Ele chegou a jogar profissionalmente, ganhando salário, mas acabou deixando o esporte e se dedicando à música.
Silvio Santos
Outra vertente profissional do Mestre Bucha é o canto. Naturalmente afinado, decidiu se inscrever para o programa de calouros do Silvio Santos enquanto fazia compras em São Paulo para a Saci-Pô.
Ele entrou na fila da inscrição e, ainda no teste, chamou atenção do Maestro Zezinho. Em seguida, recebeu da produção do Show de Calouros o dinheiro das passagens para voltar à capital na data marcada e gravar o programa.

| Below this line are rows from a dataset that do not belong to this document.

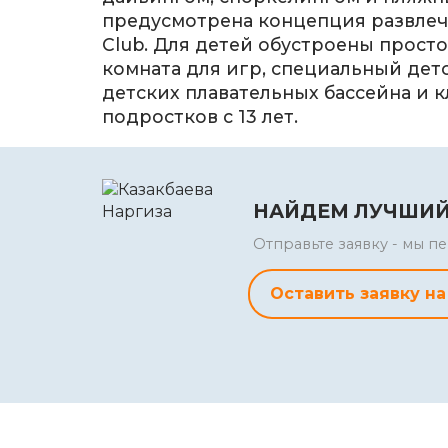
предусмотрена концепция развлече
Club. Для детей обустроены просто
комната для игр, специальный детс
детских плавательных бассейна и к
подростков с 13 лет.
НАЙДЕМ ЛУЧШИЙ
Отправьте заявку - мы 
Оставить заявку на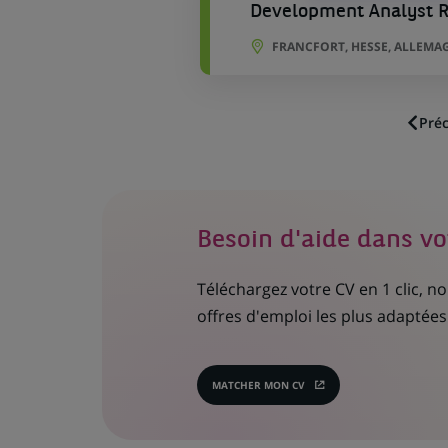
Development Analyst Re
FRANCFORT, HESSE, ALLEMA
Pré
Besoin d'aide dans vo
Téléchargez votre CV en 1 clic, 
offres d'emploi les plus adaptées 
MATCHER MON CV
(CE
LIEN
S'OUVRE
DANS
UN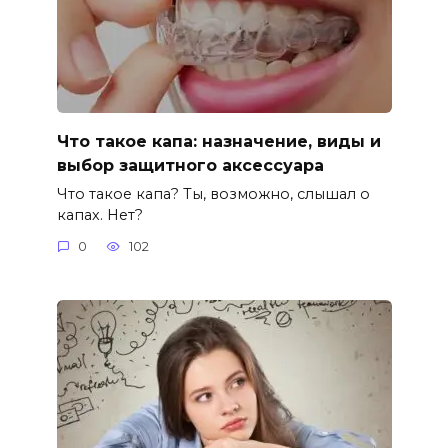
Что такое капа: назначение, виды и
выбор защитного аксессуара
Что такое капа? Ты, возможно, слышал о
капах. Нет?
0
102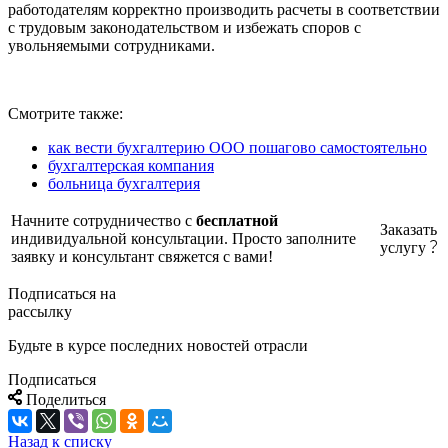
работодателям корректно производить расчеты в соответствии
с трудовым законодательством и избежать споров с
увольняемыми сотрудниками.
Смотрите также:
как вести бухгалтерию ООО пошагово самостоятельно
бухгалтерская компания
больница бухгалтерия
Начните сотрудничество с
бесплатной
Заказать
индивидуальной консультации. Просто заполните
услугу
заявку и консультант свяжется с вами!
Подписаться на
рассылку
Будьте в курсе последних новостей отрасли
Подписаться
Поделиться
Назад к списку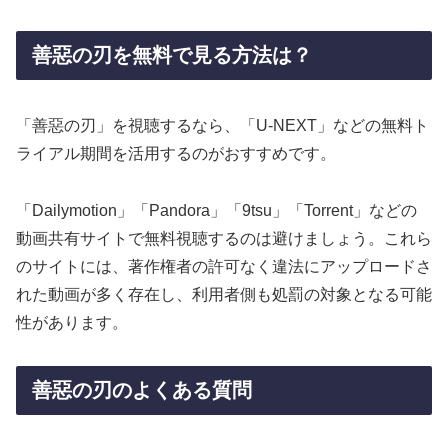
善惡の刃を無料で見る方法は？
「善惡の刃」を視聴するなら、「U-NEXT」などの無料ト
ライアル期間を活用するのがおすすめです。
「Dailymotion」「Pandora」「9tsu」「Torrent」などの
動画共有サイトで無料視聴するのは避けましょう。これら
のサイトには、著作権者の許可なく違法にアップロードさ
れた動画が多く存在し、利用者側も処罰の対象となる可能
性があります。
善惡の刃のよくある質問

Bucha lembra que Silvio Santos tratava os calouros com educação e respeito. Antes de começar, o apresentador cumprimentava todos os participantes: “Esse programa faz sucesso por causa de vocês, obrigado”, dizia Silvio.
Na hora de chamar o calouro, Silvio errou o nome e anunciou o candidato “Ilton”. Bucha entrou rindo, explicou que o correto era Ailton e já aproveitou o clima descontraído para se acalmar antes da apresentação. “As pernas estavam tremendo”, lembra.

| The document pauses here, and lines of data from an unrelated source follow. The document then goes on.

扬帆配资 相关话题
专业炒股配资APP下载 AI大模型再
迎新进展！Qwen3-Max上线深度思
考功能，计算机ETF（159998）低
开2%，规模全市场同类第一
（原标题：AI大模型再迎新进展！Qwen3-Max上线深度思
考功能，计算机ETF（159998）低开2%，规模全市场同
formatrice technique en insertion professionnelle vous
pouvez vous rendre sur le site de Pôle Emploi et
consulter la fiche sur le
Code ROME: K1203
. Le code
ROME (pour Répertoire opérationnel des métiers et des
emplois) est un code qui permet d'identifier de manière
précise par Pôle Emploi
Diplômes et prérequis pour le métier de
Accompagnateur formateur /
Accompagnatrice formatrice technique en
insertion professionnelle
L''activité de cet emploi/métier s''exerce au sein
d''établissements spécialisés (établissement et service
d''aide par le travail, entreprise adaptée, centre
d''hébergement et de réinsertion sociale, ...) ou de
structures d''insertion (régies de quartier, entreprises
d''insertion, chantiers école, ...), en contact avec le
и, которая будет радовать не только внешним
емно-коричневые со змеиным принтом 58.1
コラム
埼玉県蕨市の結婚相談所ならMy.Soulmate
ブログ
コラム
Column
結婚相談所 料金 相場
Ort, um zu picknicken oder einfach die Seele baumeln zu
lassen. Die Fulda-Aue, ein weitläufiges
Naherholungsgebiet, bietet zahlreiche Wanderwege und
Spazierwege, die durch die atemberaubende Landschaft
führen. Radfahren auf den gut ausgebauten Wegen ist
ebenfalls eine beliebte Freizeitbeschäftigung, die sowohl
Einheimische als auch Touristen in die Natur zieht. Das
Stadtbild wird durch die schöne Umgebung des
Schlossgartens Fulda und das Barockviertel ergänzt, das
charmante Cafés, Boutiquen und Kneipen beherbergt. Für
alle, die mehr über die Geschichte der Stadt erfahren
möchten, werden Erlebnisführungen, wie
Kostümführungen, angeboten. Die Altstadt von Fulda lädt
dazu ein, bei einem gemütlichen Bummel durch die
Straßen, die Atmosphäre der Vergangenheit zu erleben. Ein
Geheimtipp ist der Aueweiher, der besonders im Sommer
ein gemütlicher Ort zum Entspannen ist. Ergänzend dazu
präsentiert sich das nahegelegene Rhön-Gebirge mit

Aprovado por nomes como Décio Piccinini e Pedro de Lara, Bucha se destacou entre os concorrentes. Depois, ainda foi premiado nos programas de Raul Gil e Bolinha, que também tinham quadros de calouros.
No mundo da música, Bucha não deixou o talentoà frente dos estudos. Dedicou-se a aprender percussão e estudou sobre Carnaval na Universidade Estácio de Sá, com nomes como Milton Cunha, entre outros cursos.
Amigo pessoal de Neguinho da Beija-Flor, Bucha é um mestre de bateria dos melhores. Nesta trajetória de mais de 50 anos, formou outros mestres e hoje se orgulha de todos seus aprendizes. o livro desta vida continua sendo escrito,
É claro que a história dele tem outros episódios, mas não dá pra contar tudo em uma única reportagem. Ainda tem mais: afinal Bucha tem muito a contribuir para o Carnaval e para a cultura de Poços. Por enquanto, só resta agradecer: obrigado, Mestre!